Liste des activités:
a – Traduisez en anglais la phrase suivante, tirée du texte sur la Loi sur la clarté : « La Loi donnant effet à l’exigence de clarté formulée par la Cour suprême du Canada dans son avis sur le Renvoi sur la sécession du Québec (Clarity Act) a été adoptée en juin 2000 à la Chambre des communes. »
b – D'après le texte sur la Loi sur la clarté, à quel moment l'Assemblée nationale a-t-elle adopté la Loi 99 ?
c – Donnez la suite du texte sur la Loi sur la clarté, à partir de sa dernière phrase.

Texte retenu:
Le juriste croit que le ministre Dion qui s’attendait à ce que la Cour entérine son interprétation de la Constitution s’est retrouvé dans la position de l’arroseur arrosé. « Ça allait tellement loin que mon collègue Stéphane Dion ne l’a pas trouvé drôle. C’est pour ça qu’il a déposé sa Loi sur la clarté. »
La clarté et beaucoup de zones d’ombre
La Loi donnant effet à l’exigence de clarté formulée par la Cour suprême du Canada dans son avis sur le Renvoi sur la sécession du Québec (Clarity Act) a été adoptée en juin 2000 à la Chambre des communes.
Beaucoup de zones d’ombre subsistent effectivement selon le constitutionnaliste. « Sur la clarté de la question, la cour n’a pas été très explicite sur ce qui serait une question claire. Elle ne l’a pas été non plus sur la majorité. Elle n’a pas affirmé que la majorité c’était 50 % plus une voix ou 55 % comme au Monténégro. »
Le ministre Dion a voulu s’assurer que la question ne soit pas semblable à celle de 1980 et de 1995 et que l’accent soit mis sur la rupture plutôt que sur le fait de vouloir l’indépendance. « Il faudrait que la question pour être claire dise que le Québec veut cesser de faire partie du Canada. C’est ce que dit la Loi sur la clarté. »
Daniel Turp a constaté que cette terminologie a été inspirée par l’Accord du Vendredi saint signé en avril 1998 qui permet la tenue d’un référendum en Irlande-du-Nord sur son détachement du Royaume-Uni et son rattachement à la République d’Irlande. [5]
Pourtant, pour le référendum en Écosse en 2014, le Royaume-Uni a accepté une question qui se formulait ainsi : « L’Écosse devrait-elle être un pays indépendant ? Ils n’ont pas exigé que la question dise de cesser de faire partie du Royaume-Uni. »
Les coudées franches ?
Daniel Turp est d’avis que la Loi sur la clarté n’entrave en rien la capacité de l’Assemblée nationale de décider de la marche à suivre. « Le gouvernement du Québec et l’Assemblée nationale ne doivent pas considérer que cette loi est un obstacle à faire un référendum, une consultation populaire avec la question que l’Assemblée nationale aura adoptée et avec la règle voulant que la majorité claire, c’est 50 % plus une voix comme l’a affirmé l’Assemblée nationale dans la Loi 99. »
La Loi 99, c’est la Loi sur l’exercice des droits fondamentaux et des prérogatives du peuple québécois et de l’État du Québec, adoptée en décembre 2000 par l’Assemblée nationale sous la gouverne de Lucien Bouchard, alors premier ministre du Québec et qui se voulait une réponse à la Loi sur la clarté.

Données fournies:

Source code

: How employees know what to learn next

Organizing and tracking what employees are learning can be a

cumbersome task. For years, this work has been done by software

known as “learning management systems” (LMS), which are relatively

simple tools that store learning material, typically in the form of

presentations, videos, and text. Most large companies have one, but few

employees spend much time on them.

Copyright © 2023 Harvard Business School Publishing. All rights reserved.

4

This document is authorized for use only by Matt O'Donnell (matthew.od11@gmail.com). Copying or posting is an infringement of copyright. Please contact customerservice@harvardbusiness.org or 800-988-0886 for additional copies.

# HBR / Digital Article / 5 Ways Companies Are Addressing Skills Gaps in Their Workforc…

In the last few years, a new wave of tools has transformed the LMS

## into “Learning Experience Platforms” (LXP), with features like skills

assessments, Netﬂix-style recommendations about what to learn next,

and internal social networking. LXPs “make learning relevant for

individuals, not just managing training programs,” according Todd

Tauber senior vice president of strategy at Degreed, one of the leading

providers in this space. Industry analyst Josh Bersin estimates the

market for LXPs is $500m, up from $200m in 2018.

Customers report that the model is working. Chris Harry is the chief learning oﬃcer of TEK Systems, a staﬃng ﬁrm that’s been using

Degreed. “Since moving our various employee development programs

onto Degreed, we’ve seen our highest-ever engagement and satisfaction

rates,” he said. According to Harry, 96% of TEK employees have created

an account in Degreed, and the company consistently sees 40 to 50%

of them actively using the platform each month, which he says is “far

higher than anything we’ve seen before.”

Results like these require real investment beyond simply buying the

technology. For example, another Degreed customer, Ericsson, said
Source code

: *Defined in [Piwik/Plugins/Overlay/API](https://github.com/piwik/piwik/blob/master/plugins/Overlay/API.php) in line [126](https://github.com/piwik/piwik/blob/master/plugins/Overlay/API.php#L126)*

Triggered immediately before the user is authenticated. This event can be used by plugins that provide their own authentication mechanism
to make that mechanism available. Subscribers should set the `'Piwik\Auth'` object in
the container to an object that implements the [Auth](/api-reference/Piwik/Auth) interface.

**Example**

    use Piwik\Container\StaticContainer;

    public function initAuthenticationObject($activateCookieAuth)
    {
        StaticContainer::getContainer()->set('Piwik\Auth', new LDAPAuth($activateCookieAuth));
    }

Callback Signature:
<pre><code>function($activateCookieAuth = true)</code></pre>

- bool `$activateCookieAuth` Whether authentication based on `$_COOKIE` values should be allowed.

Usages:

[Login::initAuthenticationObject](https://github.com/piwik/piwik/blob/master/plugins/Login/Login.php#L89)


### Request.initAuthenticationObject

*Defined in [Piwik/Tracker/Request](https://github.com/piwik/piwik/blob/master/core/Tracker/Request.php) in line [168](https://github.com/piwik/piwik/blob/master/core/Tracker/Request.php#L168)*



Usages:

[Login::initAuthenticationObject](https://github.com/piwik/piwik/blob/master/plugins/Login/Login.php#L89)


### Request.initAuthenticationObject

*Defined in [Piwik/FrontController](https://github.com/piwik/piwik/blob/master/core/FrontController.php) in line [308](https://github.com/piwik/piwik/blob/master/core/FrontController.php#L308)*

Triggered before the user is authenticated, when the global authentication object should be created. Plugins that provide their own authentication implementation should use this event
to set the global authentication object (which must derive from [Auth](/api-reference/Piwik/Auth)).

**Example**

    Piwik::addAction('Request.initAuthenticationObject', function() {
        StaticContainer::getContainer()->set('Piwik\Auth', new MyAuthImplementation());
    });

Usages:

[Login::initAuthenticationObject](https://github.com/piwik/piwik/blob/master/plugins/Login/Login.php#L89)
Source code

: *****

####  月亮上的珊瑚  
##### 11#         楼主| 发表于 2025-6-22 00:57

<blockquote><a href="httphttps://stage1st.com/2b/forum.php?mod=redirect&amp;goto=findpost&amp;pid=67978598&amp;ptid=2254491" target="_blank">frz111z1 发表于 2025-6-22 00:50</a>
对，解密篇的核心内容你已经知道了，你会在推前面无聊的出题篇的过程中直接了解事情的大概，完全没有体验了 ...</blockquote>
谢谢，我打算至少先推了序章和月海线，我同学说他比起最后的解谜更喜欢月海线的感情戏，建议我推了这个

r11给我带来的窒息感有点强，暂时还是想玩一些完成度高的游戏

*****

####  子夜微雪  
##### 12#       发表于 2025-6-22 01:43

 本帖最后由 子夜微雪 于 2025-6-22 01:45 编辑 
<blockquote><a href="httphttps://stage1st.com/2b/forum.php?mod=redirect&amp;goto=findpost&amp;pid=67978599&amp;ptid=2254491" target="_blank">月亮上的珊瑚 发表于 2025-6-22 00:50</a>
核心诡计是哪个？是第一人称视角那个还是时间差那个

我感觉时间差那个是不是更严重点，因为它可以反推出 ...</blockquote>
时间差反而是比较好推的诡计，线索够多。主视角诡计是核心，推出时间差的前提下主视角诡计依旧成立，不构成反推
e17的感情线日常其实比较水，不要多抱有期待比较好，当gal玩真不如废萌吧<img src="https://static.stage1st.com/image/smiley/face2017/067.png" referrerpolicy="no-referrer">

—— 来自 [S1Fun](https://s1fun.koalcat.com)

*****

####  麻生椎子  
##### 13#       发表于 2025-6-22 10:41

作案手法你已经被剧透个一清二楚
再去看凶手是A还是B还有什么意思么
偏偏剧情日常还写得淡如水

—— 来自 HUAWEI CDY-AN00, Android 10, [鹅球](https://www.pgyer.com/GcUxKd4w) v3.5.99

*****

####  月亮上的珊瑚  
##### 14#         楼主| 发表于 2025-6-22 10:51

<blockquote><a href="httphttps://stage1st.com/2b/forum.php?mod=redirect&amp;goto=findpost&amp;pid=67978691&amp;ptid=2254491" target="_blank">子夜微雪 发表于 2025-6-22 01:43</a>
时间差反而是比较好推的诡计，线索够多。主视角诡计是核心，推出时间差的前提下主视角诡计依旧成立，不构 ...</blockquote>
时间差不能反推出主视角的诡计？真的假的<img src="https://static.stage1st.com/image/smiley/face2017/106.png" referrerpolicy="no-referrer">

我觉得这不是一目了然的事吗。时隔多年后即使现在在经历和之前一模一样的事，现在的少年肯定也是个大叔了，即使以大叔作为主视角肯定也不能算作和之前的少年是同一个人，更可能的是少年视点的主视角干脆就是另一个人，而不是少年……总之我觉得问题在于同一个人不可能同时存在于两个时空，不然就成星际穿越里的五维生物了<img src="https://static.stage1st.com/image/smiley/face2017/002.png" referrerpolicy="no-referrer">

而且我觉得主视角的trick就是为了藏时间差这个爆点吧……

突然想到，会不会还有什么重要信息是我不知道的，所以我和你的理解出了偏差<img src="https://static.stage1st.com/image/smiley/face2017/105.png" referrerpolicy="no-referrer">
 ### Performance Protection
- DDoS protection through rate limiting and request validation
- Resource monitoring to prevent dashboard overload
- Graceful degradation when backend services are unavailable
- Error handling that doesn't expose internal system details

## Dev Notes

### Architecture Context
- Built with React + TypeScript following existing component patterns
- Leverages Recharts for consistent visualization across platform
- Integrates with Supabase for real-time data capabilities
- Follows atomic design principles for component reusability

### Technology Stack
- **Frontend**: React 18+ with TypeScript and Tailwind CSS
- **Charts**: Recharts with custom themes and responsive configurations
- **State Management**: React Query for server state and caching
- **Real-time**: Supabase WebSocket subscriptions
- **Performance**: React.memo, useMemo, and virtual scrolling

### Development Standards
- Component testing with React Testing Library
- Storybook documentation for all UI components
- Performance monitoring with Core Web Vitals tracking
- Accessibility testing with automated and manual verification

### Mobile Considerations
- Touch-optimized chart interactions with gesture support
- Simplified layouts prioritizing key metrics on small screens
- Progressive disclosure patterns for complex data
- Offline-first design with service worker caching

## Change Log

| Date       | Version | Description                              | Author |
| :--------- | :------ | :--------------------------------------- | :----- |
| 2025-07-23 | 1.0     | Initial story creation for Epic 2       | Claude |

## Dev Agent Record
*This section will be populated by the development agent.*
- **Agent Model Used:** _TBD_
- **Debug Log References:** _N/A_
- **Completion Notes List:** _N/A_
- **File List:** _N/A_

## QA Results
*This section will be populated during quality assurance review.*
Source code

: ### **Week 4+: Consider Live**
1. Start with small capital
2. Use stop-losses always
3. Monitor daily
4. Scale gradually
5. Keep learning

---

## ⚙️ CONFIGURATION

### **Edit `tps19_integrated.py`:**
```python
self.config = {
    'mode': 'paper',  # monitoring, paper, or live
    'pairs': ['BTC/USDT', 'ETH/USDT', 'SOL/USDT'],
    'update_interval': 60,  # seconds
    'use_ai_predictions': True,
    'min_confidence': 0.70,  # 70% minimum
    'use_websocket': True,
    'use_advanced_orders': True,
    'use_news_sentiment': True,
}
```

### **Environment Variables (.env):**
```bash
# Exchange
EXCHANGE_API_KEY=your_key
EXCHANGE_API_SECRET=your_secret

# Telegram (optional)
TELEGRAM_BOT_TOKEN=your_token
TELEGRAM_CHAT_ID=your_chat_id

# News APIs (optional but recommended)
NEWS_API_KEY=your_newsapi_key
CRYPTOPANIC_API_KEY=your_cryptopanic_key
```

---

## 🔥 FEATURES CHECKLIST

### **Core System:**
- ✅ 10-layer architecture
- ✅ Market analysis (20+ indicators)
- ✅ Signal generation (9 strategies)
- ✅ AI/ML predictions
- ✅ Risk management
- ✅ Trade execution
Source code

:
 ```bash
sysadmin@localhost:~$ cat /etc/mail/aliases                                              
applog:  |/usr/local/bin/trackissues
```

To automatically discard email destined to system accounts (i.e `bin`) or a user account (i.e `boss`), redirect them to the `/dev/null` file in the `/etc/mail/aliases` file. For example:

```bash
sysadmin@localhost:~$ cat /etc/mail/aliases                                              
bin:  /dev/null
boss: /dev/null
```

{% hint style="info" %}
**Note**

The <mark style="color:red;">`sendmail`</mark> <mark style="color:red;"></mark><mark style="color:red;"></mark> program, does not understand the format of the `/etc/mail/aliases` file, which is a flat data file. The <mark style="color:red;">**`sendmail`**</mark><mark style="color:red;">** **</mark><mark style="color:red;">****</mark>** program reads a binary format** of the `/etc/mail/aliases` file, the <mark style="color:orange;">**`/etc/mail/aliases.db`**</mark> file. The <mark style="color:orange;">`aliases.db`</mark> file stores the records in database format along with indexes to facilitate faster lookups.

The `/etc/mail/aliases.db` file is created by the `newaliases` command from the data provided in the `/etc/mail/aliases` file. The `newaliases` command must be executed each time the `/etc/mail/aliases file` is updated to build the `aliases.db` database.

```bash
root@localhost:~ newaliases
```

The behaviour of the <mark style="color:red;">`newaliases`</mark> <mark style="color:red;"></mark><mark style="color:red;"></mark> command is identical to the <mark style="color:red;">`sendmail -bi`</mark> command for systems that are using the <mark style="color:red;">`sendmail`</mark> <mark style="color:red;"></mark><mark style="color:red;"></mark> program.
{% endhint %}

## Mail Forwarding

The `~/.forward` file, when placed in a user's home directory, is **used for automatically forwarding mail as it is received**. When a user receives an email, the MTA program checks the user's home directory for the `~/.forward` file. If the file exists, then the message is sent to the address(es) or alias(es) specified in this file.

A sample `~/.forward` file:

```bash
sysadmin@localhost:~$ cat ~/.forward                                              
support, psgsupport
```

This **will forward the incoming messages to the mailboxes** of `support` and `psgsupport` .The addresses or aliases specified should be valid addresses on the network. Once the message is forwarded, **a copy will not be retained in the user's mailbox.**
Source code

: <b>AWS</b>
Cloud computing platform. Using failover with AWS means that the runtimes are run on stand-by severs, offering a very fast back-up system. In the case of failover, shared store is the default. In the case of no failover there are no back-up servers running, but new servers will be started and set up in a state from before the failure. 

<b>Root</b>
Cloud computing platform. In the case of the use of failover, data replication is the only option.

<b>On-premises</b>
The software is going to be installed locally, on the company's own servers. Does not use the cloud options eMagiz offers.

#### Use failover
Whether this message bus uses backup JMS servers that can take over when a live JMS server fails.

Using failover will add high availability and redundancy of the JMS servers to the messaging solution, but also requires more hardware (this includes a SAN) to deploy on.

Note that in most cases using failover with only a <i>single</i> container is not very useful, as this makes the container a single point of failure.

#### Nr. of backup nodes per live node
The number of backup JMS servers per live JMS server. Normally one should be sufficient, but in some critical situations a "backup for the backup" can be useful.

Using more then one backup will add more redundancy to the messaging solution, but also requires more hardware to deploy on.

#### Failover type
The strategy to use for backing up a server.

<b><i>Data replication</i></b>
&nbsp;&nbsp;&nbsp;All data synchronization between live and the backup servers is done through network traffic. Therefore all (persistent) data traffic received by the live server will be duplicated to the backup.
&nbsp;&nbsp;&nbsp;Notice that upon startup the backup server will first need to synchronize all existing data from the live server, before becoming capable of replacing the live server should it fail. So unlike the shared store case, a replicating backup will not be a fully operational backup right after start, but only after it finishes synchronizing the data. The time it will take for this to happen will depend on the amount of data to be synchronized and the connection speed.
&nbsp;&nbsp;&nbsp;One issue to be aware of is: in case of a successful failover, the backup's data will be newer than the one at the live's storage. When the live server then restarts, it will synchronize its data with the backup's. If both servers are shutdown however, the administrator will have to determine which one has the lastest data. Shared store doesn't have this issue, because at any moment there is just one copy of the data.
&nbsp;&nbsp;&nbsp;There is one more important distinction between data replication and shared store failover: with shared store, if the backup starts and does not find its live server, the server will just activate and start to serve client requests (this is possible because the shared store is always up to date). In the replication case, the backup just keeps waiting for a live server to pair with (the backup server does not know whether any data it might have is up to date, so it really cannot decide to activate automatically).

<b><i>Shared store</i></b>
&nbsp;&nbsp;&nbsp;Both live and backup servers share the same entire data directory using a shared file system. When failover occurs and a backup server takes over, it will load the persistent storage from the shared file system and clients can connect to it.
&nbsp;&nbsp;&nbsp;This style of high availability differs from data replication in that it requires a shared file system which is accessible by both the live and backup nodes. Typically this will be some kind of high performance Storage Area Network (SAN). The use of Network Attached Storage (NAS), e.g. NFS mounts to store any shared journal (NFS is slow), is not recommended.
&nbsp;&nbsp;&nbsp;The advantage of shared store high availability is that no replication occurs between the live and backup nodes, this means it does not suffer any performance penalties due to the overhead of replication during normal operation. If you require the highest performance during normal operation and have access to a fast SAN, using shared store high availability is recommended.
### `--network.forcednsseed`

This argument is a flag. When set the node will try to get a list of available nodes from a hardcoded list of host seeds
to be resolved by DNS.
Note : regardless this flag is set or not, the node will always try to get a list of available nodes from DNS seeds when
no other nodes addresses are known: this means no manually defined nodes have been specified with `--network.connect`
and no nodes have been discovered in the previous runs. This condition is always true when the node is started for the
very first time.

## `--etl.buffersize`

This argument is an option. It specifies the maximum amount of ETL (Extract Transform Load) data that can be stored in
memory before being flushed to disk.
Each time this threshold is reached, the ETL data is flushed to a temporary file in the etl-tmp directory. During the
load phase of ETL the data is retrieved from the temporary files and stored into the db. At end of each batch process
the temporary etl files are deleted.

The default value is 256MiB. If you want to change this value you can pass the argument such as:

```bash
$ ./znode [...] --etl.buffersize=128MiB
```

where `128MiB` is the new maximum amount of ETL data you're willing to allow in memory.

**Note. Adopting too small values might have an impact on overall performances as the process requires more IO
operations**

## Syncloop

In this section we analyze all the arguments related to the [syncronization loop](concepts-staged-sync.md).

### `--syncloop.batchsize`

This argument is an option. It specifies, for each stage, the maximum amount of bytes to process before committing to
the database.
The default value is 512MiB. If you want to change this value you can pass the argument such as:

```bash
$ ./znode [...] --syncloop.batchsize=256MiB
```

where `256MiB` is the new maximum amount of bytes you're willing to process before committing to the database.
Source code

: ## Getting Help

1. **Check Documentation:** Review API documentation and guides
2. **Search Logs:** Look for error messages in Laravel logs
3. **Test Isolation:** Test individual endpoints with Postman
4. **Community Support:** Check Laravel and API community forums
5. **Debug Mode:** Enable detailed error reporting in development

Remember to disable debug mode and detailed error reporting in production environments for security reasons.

Réponses par numéro:
a – The Act giving effect to the clarity requirement set out by the Supreme Court of Canada in its opinion on the Quebec Secession Reference (Clarity Act) was adopted in June 2000 in the House of Commons.

b – Elle l'a adoptée en décembre 2000.

c –
Aux yeux du constitutionnaliste, la procédure n’a pas changé. Il remet en question la légitimité de la Loi sur la clarté. « Pour moi, l’enjeu c’est que le Québec a le droit de disposer de lui-même. C’est l’Assemblée nationale au nom du peuple québécois qui détermine les règles. Ce n’est pas le Parlement du Canada. »
En tournant le dos à ses convictions souverainistes François Legault a voulu offrir aux Québécois une troisième voie autonomiste et faire table rase des querelles sur le statut politique du Québec. Mais la polarisation autour de la question nationale qui semble reprendre de la vigueur pourrait mettre hors jeu le parti qu’il a fondé. Et ce ne sont pas les efforts de son gouvernement pour accroître l’autonomie du Québec au sein du Canada, sans réels résultats, qui pourraient dissiper l’odeur de fin de régime.
[1] https://ici.radio-canada.ca/nouvelle/2184416/federaliste-souverainete-independance-jeunes-sondages?partageApp=appInfoiOS&accesVia=partage
[2] Lucien Bouchard parle d’expérience. Aux élections générales du 30 novembre 1998 au Québec, le Parti québécois est réélu avec 76 députés sur 125 mais obtient moins de voix que le Parti libéral du Québec dirigé par Jean Charest, réduisant la marge de manœuvre du premier ministre Bouchard.
[3] https://decisions.scc-csc.ca/scc-csc/scc-csc/fr/item/1643/index.do
[4] Daniel Turp est professeur émérite de la Faculté de droit de l’Université de Montréal. En plus d’avoir été député du Bloc québécois dans Beauharnois-Salaberry de 1997 à 2000, il a été député du Parti québécois dans Mercier de 2003 à 2007, vice-président du Parti québécois de 2009 à 2011 et président de sa commission politique.